What this task involves: Look below for the line with "of malignant carcinoid", then give it again exactly, along with every line that comes after it, the final line included.
[Supplied data — start]
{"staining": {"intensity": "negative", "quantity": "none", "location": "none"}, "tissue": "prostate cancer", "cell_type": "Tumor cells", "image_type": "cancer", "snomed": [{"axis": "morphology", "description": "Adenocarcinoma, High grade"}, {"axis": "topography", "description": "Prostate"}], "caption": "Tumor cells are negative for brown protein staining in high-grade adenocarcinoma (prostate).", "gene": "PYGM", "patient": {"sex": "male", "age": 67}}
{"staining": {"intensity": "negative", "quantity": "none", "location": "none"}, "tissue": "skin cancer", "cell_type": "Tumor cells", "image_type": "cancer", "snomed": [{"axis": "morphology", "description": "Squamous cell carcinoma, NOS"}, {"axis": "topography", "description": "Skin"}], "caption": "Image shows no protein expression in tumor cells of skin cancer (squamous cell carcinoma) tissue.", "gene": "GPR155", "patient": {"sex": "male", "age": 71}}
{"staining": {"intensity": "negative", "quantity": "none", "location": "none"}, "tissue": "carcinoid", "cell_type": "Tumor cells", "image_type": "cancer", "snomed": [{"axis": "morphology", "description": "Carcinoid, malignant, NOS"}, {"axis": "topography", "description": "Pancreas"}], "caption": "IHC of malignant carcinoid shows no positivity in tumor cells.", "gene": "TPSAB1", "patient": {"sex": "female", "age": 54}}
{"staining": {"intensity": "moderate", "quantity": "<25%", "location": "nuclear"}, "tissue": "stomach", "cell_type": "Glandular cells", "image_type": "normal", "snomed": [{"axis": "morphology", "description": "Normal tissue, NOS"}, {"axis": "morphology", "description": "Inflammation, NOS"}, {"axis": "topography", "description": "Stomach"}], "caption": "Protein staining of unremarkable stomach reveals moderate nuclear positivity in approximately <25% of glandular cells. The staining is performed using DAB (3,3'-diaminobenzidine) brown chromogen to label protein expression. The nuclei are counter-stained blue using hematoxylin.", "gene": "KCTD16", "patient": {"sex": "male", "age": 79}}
[Supplied data — finish]
Solved exercise:
{"staining": {"intensity": "negative", "quantity": "none", "location": "none"}, "tissue": "carcinoid", "cell_type": "Tumor cells", "image_type": "cancer", "snomed": [{"axis": "morphology", "description": "Carcinoid, malignant, NOS"}, {"axis": "topography", "description": "Pancreas"}], "caption": "IHC of malignant carcinoid shows no positivity in tumor cells.", "gene": "TPSAB1", "patient": {"sex": "female", "age": 54}}
{"staining": {"intensity": "moderate", "quantity": "<25%", "location": "nuclear"}, "tissue": "stomach", "cell_type": "Glandular cells", "image_type": "normal", "snomed": [{"axis": "morphology", "description": "Normal tissue, NOS"}, {"axis": "morphology", "description": "Inflammation, NOS"}, {"axis": "topography", "description": "Stomach"}], "caption": "Protein staining of unremarkable stomach reveals moderate nuclear positivity in approximately <25% of glandular cells. The staining is performed using DAB (3,3'-diaminobenzidine) brown chromogen to label protein expression. The nuclei are counter-stained blue using hematoxylin.", "gene": "KCTD16", "patient": {"sex": "male", "age": 79}}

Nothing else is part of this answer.